Due diligence is the complex process of assessing a potential investment and ensuring it is a sound one. It involves the gathering, classifying, and analyzing of large volumes of data.
Given its very nature, it’s the perfect field for data analytics, which can speed processes up and assess the quality and reliability of data.
Due Diligence at a Glance
First, let’s look at the steps involved in due diligence to give you a clearer overview of the impact data analytics can have:
- Data gathering: This used to be a lengthy and tedious process. It involves the accumulation of data from all stakeholders across numerous fields, from finances to sales, from marketing to legal. Data gathering is usually the most complex and potentially most difficult part of due diligence.
- Data consolidation: This step involves the storing and classifying of all data gathered. Poorly organized data is notoriously difficult to analyze. Consolidation should be executed as well as possible, with the use of various tools and a human element involved to ensure all data is labeled correctly and allotted its proper place and importance.
- Data analysis: The analysis and comparison of data aims to determine potential risks and yields. This is where data analytics and AI can truly help and make the process more efficient and cost-effective.
- Reporting: The final step entails drafting a document that summarizes all the key findings and suggestions.
Now, let’s explore how data analytics can improve this process.
Speed Up Traditional Due Diligence Processes
The biggest challenge of due diligence used to be extracting reliable data in a timely manner from a multitude of sources. There is only so much a human being can read and analyze in the course of a workday.
With the help of data analytics solutions and APIs, data can be accumulated and even classified and organized in a fraction of the time. Missing data or incorrectly formatted data can be discovered more quickly, and issues with data quality can also be highlighted before the analysis itself begins.
Data analysis tools support the creation of standardized data models, which can then be used to analyze data on vendors, contracts, customers, or inventory. They can also aid the analysis of revenues or EBITDA and help make future projections.
It is important to note that a measure of human oversight should still be retained. If data is incorrectly formatted or labeled, the data analytics tool may utilize it incorrectly, which is why it’s key to double-check your data and its sources before moving on to the analysis stage.
Help Challenge Assumptions
In order to save time and money in the traditional due diligence process, data quality was assumed based on the source and various external or internal factors. Due diligence companies can thus miss or overlook threats or potential by assuming a certain piece of data is correct or incorrect.
Data analytics tools allow for a certain amount of forensic investigation. They can be used to audit and verify statements and even projections.
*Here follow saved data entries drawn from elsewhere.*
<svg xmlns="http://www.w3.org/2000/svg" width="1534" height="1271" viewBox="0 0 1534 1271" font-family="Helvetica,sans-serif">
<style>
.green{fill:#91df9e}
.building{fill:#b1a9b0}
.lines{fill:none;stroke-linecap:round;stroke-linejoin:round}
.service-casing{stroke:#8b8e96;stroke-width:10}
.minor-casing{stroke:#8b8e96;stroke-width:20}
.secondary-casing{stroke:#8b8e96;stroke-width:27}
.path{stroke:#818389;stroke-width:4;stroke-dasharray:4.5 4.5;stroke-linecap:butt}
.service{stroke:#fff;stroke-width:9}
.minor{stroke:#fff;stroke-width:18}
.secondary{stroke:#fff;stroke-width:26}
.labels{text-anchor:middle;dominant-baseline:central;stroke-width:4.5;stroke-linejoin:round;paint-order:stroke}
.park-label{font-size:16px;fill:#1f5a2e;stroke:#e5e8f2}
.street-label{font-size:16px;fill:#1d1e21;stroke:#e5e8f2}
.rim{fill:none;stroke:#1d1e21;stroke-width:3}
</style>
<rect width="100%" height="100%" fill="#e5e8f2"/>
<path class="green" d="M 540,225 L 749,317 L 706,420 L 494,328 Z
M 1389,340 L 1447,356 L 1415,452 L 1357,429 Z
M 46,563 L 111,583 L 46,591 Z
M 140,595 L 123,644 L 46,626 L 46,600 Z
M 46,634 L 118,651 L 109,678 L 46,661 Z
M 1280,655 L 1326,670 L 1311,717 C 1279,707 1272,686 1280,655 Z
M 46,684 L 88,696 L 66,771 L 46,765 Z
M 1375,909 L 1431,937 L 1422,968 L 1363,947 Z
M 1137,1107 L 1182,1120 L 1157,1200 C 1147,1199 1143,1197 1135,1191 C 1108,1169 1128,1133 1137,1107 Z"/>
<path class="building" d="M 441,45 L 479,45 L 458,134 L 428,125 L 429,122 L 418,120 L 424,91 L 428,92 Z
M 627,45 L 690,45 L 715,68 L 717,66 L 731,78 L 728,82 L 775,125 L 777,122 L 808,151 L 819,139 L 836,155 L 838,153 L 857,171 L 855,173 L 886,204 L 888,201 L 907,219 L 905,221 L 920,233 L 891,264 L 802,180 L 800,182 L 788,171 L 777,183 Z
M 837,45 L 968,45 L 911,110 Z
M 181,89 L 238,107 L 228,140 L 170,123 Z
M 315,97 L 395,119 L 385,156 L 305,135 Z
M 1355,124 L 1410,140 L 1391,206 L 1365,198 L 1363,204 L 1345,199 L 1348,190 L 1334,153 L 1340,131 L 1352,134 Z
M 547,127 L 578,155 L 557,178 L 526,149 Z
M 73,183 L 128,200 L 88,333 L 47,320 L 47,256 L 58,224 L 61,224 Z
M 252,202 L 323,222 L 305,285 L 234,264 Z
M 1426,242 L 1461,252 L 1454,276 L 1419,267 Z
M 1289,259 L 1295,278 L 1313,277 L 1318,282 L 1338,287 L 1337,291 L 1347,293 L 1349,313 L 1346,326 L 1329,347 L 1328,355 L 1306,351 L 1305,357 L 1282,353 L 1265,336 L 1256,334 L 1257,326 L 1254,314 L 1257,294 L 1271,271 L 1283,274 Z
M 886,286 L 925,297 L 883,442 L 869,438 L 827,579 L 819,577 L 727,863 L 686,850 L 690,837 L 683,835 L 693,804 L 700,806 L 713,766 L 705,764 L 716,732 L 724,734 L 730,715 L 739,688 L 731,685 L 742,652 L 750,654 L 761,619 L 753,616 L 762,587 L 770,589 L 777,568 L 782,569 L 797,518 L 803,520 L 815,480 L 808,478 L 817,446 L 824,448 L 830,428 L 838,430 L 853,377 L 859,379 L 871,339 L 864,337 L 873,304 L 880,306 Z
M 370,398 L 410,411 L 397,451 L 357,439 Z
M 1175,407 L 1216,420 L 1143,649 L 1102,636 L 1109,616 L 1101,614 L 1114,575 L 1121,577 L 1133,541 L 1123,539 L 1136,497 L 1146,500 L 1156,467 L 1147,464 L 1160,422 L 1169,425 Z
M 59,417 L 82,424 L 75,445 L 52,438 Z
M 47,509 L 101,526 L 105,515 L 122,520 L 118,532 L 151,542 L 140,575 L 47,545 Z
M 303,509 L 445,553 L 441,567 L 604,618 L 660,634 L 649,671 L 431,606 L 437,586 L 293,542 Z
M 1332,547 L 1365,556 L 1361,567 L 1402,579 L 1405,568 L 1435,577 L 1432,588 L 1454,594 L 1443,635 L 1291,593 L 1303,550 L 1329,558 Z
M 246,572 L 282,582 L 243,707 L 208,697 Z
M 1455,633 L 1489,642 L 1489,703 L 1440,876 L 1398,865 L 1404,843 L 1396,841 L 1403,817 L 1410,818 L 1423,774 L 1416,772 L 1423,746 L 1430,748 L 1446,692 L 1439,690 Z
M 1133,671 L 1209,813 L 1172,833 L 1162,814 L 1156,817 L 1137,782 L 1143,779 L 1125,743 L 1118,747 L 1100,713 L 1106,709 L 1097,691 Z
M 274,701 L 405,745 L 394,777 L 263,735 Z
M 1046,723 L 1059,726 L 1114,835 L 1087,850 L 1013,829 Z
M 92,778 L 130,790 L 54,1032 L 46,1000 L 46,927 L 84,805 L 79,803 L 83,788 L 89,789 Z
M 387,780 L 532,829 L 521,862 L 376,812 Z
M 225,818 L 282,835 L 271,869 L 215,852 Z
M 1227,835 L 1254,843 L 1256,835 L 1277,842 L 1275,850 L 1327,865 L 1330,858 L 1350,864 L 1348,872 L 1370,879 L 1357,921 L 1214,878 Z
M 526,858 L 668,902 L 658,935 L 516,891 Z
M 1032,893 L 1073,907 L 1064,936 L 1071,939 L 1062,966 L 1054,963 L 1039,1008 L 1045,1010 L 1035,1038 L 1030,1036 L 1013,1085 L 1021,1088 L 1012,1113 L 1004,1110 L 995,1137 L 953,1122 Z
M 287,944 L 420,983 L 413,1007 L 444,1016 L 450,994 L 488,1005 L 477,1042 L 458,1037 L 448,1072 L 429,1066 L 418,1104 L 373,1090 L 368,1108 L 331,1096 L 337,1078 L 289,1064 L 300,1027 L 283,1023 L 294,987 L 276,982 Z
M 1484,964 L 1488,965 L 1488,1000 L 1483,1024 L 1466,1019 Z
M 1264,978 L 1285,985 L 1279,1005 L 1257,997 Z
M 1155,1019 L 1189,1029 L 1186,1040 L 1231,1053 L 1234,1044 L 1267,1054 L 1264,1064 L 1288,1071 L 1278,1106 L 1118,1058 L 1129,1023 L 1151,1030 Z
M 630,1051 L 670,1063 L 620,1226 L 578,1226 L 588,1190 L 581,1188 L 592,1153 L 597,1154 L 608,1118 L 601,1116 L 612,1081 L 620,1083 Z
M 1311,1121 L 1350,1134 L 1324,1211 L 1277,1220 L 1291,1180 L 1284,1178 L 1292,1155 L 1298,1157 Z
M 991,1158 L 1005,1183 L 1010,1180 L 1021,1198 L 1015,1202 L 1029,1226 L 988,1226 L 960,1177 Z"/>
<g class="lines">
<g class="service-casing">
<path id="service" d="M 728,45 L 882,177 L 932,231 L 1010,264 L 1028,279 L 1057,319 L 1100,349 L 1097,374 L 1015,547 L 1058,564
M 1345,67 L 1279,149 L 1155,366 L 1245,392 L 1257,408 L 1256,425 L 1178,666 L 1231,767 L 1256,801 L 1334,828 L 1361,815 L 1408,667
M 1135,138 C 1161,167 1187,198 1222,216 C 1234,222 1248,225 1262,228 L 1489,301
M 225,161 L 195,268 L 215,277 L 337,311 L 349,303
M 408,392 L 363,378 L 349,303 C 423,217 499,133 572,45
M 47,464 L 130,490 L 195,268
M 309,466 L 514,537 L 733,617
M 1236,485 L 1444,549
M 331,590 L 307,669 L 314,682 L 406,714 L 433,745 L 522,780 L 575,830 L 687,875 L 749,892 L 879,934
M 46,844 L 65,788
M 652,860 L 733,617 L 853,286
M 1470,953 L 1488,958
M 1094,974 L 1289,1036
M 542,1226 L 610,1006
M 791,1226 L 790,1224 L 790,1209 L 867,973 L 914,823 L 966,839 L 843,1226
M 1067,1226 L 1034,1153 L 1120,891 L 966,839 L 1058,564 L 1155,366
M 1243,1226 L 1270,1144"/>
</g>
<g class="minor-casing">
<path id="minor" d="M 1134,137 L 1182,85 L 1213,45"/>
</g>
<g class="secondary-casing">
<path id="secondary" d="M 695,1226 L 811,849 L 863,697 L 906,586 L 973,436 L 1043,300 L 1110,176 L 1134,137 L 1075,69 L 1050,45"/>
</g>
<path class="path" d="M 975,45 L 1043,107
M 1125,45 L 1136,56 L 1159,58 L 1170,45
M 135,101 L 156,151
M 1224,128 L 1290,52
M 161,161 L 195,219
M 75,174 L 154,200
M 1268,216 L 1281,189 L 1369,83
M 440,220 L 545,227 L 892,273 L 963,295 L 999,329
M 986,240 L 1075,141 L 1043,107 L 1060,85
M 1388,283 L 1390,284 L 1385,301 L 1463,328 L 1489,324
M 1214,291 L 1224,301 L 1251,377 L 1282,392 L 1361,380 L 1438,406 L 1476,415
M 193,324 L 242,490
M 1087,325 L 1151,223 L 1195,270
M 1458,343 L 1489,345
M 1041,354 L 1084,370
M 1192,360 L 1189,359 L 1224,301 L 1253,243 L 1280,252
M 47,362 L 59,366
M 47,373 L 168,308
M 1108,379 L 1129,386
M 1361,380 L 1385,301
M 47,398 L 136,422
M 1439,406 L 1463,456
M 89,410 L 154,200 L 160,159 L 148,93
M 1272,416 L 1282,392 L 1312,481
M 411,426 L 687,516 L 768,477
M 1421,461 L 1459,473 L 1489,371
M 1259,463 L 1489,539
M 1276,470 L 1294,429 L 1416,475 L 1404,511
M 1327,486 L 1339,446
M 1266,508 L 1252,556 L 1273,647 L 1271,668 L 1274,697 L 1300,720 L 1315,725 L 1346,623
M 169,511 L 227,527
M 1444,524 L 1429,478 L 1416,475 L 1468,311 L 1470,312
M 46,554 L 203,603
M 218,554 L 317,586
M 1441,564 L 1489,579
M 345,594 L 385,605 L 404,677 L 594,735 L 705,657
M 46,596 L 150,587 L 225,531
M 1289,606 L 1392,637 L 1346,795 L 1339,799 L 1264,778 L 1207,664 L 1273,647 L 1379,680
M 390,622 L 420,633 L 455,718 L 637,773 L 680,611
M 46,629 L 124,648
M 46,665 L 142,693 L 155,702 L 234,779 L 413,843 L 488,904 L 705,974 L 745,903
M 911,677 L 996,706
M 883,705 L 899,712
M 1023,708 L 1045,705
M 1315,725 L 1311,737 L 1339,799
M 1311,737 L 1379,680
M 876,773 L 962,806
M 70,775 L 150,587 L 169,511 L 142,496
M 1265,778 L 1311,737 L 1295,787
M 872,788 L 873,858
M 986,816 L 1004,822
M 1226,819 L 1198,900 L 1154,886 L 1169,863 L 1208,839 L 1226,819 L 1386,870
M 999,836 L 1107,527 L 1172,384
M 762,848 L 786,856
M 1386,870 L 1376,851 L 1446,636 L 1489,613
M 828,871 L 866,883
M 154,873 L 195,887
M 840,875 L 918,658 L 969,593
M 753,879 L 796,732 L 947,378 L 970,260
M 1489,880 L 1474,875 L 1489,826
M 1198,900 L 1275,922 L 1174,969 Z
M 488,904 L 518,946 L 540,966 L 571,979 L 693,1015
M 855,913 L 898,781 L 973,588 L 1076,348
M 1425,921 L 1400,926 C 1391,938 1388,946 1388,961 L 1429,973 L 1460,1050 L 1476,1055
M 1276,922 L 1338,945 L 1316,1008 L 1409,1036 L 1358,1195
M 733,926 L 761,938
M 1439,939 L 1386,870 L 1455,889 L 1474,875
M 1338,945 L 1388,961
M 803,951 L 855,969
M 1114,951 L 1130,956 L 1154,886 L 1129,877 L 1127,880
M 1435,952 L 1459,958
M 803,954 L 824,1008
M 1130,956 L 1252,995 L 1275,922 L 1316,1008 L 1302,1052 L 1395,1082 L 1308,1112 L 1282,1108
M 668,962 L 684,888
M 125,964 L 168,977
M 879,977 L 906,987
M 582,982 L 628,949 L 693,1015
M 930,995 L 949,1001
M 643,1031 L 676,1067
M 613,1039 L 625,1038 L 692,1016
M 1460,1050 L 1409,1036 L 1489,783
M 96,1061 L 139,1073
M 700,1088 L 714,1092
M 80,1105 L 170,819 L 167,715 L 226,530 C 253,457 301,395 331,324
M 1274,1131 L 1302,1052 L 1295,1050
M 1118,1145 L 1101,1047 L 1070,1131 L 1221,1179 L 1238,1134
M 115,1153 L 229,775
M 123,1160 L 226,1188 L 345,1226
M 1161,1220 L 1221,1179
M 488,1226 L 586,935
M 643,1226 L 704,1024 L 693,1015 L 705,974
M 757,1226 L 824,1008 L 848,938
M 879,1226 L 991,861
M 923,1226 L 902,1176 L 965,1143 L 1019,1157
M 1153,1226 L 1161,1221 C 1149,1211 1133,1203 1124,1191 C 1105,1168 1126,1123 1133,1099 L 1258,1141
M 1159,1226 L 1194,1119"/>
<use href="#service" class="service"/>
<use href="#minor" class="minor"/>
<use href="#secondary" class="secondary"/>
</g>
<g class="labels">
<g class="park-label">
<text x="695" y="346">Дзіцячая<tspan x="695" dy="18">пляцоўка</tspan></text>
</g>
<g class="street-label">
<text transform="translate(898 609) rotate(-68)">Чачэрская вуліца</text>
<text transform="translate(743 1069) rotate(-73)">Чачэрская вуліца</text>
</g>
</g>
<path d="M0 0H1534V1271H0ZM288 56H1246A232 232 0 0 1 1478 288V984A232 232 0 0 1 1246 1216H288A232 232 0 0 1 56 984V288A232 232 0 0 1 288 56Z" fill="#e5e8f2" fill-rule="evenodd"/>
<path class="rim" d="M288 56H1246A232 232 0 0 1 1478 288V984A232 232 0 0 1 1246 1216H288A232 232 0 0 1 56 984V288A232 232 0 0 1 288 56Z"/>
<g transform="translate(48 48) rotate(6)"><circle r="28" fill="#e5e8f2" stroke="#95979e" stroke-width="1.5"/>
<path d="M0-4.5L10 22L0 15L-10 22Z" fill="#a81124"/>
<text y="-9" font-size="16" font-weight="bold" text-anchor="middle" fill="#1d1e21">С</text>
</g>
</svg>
They will rarely overlook a threat or an opportunity because they have the time and the power to verify, double-check, and critically analyze both the data itself and its source.
Improve Integration Processes
We often forget that the data gathered in the diligence phase can be leveraged to make the acquisition process smoother and less disruptive.
When you adopt a data-driven approach to company integration and merger, you can better optimize processes and activities. All the data you have gathered already should be utilized to this end.
Take note of the key issues and difficulties that have been underlined in the due diligence report. Come up with a plan to overcome them even before you finalize the paperwork. Coming in prepared can increase revenues and even boost staff morale.
Challenges and Risks of Using Data Analytics in Due Diligence
Now that you are aware of all the benefits of using data analytics in due diligence, you also need to understand what the challenges and potential risks are:
- Data privacy and security: Compliance with data privacy and security laws and regulations is essential in the due diligence process. You need to understand the specific requirements of the country the company and you reside in and ensure you tick all the necessary boxes. This might mean you need to familiarize yourself with the General Data Protection Regulation (if you’re operating in the EU) or the California Consumer Privacy Act.
- Algorithm biases and unfinished algorithms: Algorithms are not above perpetuating biases. Whether they have been acquired inadvertently or not, you need to be aware of them and the havoc they can cause. When working with AI or any other algorithm-based program, make sure there are checks and balances in place that will help you avoid making a costly mistake.
- Data quality: Also note that poor or incomplete data can skew the results of data analysis. If the company you are interested in has done a poor job of keeping their records organized and filed correctly, this may not be something you can predict or tackle yourself. Remember to analyze the quality of the data from a human perspective and to use human logic when looking at reports and data.
Given all of these facts, make sure to find experienced service providers who know how to do due diligence properly. That way they will be well aware of the potential pitfalls and know how to navigate them. The smallest of mistakes or misinterpretations can cost a lot.
The high-speed development and adoption of AI data analytics software certainly provides an opportunity to save both time and money on the due diligence process. However, AI is not all-knowing, and it is certainly capable of making a mistake. Don’t forget to vet the humans you entrust it to as well.
Due diligence can significantly be improved and sped up with the help of data analytics and AI-based software solutions. However, take all of these developments with a grain of salt and don’t forget to employ a human pair of eyes and ears, too. Together, they can deliver the best results.